El caracol verde

Me hace gracia esto de los sí­mbolos, de los iconos. Me hace gracia porque, siendo como es su presunta ausencia una constante en el discurso vitoriano y alavés, lo cierto es que los que nos pasan por delante, aunque lo hagan despacio y de forma evidente, nos los dejamos escapar. Los ignoramos mientras seguimos lamentándonos de su ausencia. Somos, en ese aspecto, la más palmaria materialización del dicho aquel de mirar al dedo que señala a la luna sin ver a ésta.

Viene todo esto a que cuanto más contemplo el tranví­a y sus obras, y más aún, su llegada y su avance, lento avance a lo largo de su corta lí­nea, más me parece una materialización en clave de innovación de una constante en la identificación icónica de los alaveses. El caracol.

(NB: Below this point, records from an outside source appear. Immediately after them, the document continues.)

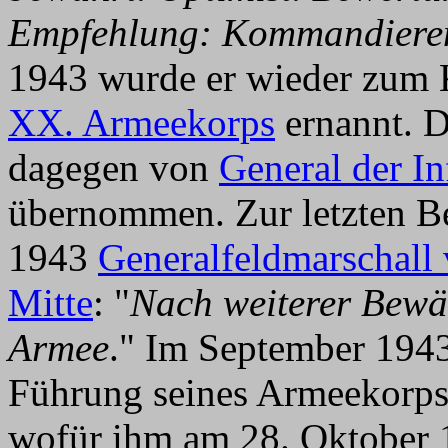
Empfehlung: Kommandieren
1943 wurde er wieder zum
XX. Armeekorps
ernannt. 
dagegen von
General der In
übernommen. Zur letzten Be
1943
Generalfeldmarschall
Mitte
: "
Nach weiterer Bewä
Armee
." Im September 1943 
Führung seines Armeekorps
wofür ihm am 28. Oktober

El caracol ha sido utilizado por “la casa” para señalizar parques y espacios de esparcimiento por toda la provincia. El caracol ha sido utilizado por la ikastola armentia. El caracol es todo un sí­mbolo de lo que podrí­amos llamar el alavesico de siempre. Avanza despacio, por si acaso. Con su casa que es a la vez escudo y paraguas a cuestas, por si acaso. Podrí­a incluso parecer que se arrastra, pero más bien es que se agacha para pasar inadvertido, por si acaso. Saca sus cuernos al sol, y los esconde al primer indicio de problemas, por si acaso. Y aunque no sea verde, gusta de andar por el verde, por si acaso.

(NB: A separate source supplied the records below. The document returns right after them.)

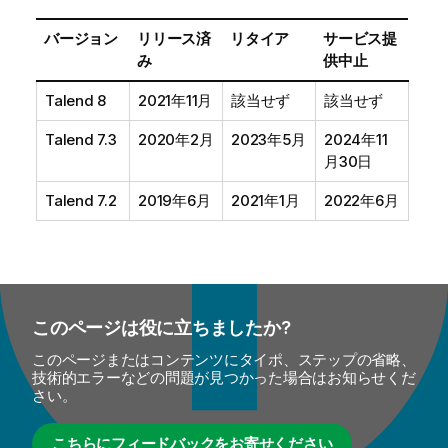
バージョン
リリース済
リタイア
サービス提
み
供中止
Talend
8
2021年11月
該当せず
該当せず
Talend
7.3
2020年2月
2023年5月
2024年11
月30日
Talend
7.2
2019年6月
2021年1月
2022年6月
このページは役に立ちましたか?
このページまたはコンテンツにタイポ、ステップの省略、
技術的エラーなどの問題が見つかった場合はお知らせくだ
さい。
こちらにフィードバックをお寄せください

Es como el tranví­a. Se arrastra lentamente por sus ví­as precedido de un ejército de ingenieros y Otilios, por si acaso. Saca sus cuernos al sol y hace masa con la catenaria hasta que surge algún problema y los esconde, por si acaso. Lleva hasta una campanilla electrónica para sacar de sus ensoñaciones al viandante distraido, por si acaso. Y es verde, por supuesto.

Se mire como se mire, el tranví­a es un icono netamente alavés.